“The difference between death and taxes is death doesn’t get worse every time Congress meets.” ~ Will Rogers
Isn’t it appropriate that the month we pay taxes starts with April Fool’s day and finishes with the cries of May Day (traditional International Workers Day)! Adlai Stevenson said in a campaign speech, “I offer my opponents a bargain: if they will stop telling lies about us, I will stop telling the truth about them.” (History might not repeat itself, but it sure does rhyme). In today’s world of “Russia, Russia, Russia” and #DeleteFacebook, I think it is important to be a little reflective. Of course, we should seek to shut down Russian influence as much as possible, without losing perspective. But we aren’t divided because of Russia; we are divided because we have genuine deeply held differences. The fault, to the extent there is one, isn’t with the bots, but with ourselves.
The shuffling among new technologies and potential business responses (and yes that includes commercial real estate) is what sets the page for social change. No one believed that self-driving cars would ever be viable, let alone at the verge of commercialization. Computers will soon be able to perform detailed image processing on x-rays, text mine legal materials and turn out fault-free analysis of tax forms by breaking these dauntingly complex cognitive tasks into smaller and smaller task units. Whether it is the #metoo movement or an episode of House of Cards, your taxes or the future of AI it is all about “Control.” So how do you “control” your commercial real estate (especially in the event of an inevitable real estate downturn)? Times are good, but they won’t last forever. Now is the time to take advantage of what’s left of the good times. Money is still relatively cheap, vacancies are low, and rents are rising. For some, it is time to offload assets that are not strong enough to weather the storm. For others who are confident their properties will hold up long term, here are some beneficial tips:
- Negotiate Long-Term Leases. During downturns when vacancies are up, having long term tenants and steady cash flow is important.
- Pursue Rehabs and Upgrades. Be sure your property is in tip-top condition. When times are slower you want to remain the most attractive spot on the block. Doing this while capital is available and cheap is the best approach.
- Embrace Technology. Look at Tech solutions to make your property more efficient and nimble. New sprinkler box timers connect to WiFi, so they turn off automatically when rain is in the forecast plus you can control your system from your cell phone.
Speaking of technology, I recently read about a new technology that may soon make WiFi obsolete. It is called LiFi and it uses LED lightbulbs to transfer data. It boasts speeds up to 1000 times faster than WiFi. Now that is light speed!
For you to remain in control of your real estate and be light years ahead, it is important to know the fundamentals of how you make money – and optimize it.
- Cash Flow – Income after expenses and depreciation shelter.

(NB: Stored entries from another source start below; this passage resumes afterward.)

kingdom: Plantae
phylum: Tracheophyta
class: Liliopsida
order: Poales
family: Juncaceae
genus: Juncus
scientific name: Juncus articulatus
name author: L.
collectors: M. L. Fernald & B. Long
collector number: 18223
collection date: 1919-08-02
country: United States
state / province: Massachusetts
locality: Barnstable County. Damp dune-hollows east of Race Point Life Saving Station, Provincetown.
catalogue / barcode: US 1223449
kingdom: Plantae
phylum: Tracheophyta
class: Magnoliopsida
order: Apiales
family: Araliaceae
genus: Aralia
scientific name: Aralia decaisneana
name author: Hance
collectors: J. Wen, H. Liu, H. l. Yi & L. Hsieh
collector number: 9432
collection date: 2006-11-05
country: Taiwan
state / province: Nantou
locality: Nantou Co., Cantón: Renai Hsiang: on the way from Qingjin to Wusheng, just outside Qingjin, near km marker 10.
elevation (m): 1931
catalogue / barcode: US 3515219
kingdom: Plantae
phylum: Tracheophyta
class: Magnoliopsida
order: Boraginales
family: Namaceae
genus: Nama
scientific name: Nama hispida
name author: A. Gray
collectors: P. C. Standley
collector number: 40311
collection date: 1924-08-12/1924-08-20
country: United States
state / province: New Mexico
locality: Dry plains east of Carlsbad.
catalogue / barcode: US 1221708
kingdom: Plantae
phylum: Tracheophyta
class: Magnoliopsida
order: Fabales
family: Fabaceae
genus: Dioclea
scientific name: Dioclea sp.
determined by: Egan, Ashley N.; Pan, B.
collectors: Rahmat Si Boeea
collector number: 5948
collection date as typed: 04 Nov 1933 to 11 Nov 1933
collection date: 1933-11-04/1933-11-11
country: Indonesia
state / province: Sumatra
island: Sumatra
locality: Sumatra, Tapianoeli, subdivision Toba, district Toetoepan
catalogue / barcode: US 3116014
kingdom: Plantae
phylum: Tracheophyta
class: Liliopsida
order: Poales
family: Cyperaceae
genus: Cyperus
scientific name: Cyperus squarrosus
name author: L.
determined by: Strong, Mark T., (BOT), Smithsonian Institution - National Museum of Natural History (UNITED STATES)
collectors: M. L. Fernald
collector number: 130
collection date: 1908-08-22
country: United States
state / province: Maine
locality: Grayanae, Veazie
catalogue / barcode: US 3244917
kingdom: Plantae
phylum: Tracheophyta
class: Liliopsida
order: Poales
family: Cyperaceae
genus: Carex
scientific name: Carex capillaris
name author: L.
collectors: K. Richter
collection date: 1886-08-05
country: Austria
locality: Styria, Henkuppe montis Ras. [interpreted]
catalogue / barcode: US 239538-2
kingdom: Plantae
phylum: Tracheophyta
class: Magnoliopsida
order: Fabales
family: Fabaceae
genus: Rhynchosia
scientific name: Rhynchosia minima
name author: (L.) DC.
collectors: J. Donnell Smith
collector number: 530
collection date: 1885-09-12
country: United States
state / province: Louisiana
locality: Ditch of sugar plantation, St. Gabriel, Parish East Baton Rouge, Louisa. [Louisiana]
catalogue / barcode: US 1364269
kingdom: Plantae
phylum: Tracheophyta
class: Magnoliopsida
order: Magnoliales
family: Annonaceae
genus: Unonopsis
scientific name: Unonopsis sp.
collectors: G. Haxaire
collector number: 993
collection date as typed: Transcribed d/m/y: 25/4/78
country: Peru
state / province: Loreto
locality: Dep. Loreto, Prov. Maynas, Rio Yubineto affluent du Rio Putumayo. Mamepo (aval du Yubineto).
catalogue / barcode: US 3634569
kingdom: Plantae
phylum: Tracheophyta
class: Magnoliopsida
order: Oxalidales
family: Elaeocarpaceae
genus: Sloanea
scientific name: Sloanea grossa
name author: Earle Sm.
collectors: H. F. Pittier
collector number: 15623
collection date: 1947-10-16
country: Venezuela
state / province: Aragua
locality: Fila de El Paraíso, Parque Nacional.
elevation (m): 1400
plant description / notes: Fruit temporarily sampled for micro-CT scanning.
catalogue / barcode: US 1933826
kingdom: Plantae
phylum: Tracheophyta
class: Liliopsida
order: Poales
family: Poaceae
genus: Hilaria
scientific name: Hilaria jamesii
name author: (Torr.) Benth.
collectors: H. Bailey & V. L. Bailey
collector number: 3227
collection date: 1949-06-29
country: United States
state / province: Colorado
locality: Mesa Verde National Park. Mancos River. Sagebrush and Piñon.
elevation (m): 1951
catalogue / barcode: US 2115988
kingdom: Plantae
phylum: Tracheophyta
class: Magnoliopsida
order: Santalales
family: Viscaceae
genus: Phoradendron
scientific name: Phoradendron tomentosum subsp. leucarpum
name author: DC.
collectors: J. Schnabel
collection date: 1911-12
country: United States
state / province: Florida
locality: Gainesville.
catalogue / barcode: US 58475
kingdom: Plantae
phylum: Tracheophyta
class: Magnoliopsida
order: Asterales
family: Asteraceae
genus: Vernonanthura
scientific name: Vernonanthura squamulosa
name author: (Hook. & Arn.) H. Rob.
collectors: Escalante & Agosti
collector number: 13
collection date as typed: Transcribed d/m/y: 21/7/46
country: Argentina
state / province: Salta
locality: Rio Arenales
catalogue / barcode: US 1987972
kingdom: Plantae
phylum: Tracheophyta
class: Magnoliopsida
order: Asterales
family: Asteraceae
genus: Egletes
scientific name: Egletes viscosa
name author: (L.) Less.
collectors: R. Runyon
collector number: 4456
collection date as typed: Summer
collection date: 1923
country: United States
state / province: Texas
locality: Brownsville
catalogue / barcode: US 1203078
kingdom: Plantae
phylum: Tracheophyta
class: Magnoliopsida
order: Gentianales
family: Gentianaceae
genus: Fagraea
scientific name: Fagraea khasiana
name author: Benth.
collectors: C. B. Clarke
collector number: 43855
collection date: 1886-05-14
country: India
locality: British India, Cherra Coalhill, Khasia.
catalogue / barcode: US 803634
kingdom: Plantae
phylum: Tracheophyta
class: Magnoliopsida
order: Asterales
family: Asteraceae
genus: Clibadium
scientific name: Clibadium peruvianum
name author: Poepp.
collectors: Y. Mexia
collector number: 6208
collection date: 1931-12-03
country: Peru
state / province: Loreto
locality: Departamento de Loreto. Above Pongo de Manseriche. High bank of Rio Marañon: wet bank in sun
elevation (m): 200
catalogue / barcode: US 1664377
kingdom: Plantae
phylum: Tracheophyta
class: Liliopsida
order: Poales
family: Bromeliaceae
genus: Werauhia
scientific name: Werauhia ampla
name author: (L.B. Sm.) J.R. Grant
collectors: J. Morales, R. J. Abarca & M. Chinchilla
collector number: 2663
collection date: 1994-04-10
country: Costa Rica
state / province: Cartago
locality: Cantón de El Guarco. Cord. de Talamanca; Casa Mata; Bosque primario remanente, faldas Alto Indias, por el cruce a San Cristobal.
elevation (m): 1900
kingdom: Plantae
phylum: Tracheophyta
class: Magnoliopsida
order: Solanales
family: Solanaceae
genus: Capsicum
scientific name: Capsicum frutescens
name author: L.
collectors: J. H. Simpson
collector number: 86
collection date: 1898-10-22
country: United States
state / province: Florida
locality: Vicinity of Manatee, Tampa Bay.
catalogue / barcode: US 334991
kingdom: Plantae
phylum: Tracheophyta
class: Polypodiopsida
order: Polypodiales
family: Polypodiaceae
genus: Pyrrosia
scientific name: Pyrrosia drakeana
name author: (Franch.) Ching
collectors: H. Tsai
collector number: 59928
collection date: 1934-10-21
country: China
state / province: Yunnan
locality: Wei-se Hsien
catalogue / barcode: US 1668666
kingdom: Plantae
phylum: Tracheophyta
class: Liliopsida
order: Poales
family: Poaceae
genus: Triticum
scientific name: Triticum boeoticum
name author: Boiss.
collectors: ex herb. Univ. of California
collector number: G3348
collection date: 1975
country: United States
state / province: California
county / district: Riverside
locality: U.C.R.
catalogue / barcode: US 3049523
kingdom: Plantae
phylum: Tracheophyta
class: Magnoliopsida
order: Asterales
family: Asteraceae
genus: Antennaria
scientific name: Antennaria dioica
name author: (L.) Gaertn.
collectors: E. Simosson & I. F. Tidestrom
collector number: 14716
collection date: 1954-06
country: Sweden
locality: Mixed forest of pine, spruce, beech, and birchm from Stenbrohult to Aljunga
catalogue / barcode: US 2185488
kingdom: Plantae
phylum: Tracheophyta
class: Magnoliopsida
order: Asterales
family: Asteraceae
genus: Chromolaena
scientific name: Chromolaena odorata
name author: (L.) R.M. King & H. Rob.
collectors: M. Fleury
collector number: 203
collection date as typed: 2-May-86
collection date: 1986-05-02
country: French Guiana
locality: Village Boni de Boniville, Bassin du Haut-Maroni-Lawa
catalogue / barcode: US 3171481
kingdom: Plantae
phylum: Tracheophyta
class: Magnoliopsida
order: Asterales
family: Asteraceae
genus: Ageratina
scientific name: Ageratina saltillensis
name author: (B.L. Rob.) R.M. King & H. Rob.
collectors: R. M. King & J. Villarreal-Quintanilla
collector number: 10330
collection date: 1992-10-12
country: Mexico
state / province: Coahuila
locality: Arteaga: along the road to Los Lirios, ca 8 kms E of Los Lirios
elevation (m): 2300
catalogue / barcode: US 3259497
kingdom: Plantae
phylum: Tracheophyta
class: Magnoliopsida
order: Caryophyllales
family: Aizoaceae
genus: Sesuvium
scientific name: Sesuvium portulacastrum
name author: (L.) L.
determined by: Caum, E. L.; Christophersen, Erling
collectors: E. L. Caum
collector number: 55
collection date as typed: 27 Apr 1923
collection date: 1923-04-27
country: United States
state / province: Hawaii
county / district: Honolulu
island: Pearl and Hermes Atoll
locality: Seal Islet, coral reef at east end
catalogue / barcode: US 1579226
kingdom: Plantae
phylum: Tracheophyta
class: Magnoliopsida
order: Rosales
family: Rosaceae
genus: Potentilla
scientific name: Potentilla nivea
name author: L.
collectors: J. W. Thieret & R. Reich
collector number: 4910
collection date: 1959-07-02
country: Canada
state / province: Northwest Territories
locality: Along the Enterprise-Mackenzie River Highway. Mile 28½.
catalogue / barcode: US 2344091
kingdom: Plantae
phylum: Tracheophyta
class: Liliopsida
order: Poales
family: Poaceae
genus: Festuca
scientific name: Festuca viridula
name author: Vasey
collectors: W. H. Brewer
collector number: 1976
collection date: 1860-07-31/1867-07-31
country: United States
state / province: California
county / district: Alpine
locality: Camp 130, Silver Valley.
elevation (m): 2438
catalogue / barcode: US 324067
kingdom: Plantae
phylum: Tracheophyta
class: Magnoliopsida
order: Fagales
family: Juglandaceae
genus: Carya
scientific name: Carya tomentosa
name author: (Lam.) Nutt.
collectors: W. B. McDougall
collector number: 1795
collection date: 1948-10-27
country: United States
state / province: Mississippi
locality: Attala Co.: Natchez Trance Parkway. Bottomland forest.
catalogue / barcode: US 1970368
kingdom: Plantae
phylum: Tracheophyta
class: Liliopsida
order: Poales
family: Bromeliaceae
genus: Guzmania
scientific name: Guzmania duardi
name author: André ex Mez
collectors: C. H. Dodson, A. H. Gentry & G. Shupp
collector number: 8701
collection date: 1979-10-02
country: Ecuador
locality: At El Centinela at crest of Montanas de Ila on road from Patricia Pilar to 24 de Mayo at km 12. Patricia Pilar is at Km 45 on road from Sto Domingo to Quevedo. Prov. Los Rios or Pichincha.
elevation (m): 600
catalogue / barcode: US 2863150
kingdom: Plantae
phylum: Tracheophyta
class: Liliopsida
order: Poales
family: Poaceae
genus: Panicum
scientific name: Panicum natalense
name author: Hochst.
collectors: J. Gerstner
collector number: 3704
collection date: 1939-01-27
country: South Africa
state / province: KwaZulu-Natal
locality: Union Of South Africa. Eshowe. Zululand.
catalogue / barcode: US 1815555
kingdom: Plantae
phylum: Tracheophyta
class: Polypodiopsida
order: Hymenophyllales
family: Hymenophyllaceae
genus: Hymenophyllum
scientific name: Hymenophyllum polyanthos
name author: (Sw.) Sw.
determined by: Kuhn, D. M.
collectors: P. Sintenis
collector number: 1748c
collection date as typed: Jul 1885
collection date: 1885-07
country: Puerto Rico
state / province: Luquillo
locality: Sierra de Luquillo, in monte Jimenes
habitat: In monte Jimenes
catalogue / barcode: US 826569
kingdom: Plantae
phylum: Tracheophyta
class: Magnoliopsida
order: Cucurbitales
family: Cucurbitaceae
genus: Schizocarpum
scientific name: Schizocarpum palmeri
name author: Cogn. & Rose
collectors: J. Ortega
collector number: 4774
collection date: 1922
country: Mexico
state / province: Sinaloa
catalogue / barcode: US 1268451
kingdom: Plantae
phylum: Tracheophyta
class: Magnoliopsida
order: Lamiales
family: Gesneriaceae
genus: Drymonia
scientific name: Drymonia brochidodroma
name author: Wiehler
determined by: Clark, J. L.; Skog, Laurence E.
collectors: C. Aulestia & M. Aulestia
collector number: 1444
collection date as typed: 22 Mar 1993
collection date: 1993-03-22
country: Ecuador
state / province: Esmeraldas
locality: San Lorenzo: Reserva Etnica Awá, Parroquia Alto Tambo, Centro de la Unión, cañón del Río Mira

- Loan Paydown – it doesn’t look like much, but it adds up to a lot over time.
- Appreciation – appreciation come from rent increases or cap rates going down (buyers accepting less return). Leverage (loan) super charges that appreciation. A 3% rent increase on a $100,000 property that you own for cash is 3% but if you have a 50% loan that is $3000 on a $50,000 investment or a 6% return., on an 80% loan that is 15%! – just remember it cuts both ways when things go south.
Whether we own a skyscraper on Wall Street or a duplex on Main Street, the basic principle of income property remains essentially unchanged. We expect to collect money, mainly in the form of rent, and we expect to spend money to pay for the operating expenses and the loans against the property. When we’re done for the year, we hope to have a surplus and to keep the tax collector from getting too large a chunk of it. Perhaps someday our prudent management and careful upkeep will combine with a healthy real estate market to allow us to sell the property at a profit and wise tax advice will keep some of that profit in our bank account.
So Happy Tax month, may the tax man taketh less, and you have more in all ways of your life. Hope you enjoy the story…
The local bar was so sure that its bartender was the strongest man around that they offered a standing $1,000 bet. The bartender would squeeze a lemon until all the juice ran into a glass and hand the lemon to a patron. Anyone who could squeeze one more drop of juice out would win the money.
Many people had tried…over time: weightlifters, longshoremen, etc., but nobody could do it.
One day, this scrawny little fellow came into the bar, wearing thick glasses and a polyester suit, and said in a small voice, “I’d like to try the bet.”
After the laughter had died down the bartender said “OK”; grabbed the lemon; and squeezed away. Then he handed the wrinkled remains of the rind to the little fellow. But the crowd’s laughter turned to total silence…as the man clenched his little fist around the lemon…and six drops fell into the glass.
As the crowd cheered, the bartender paid the $1,000 and ask the little man, “What do you do for a living? Are you a lumberjack, a weightlifter, or what?”
The little fellow quietly replied, “I work for the IRS.”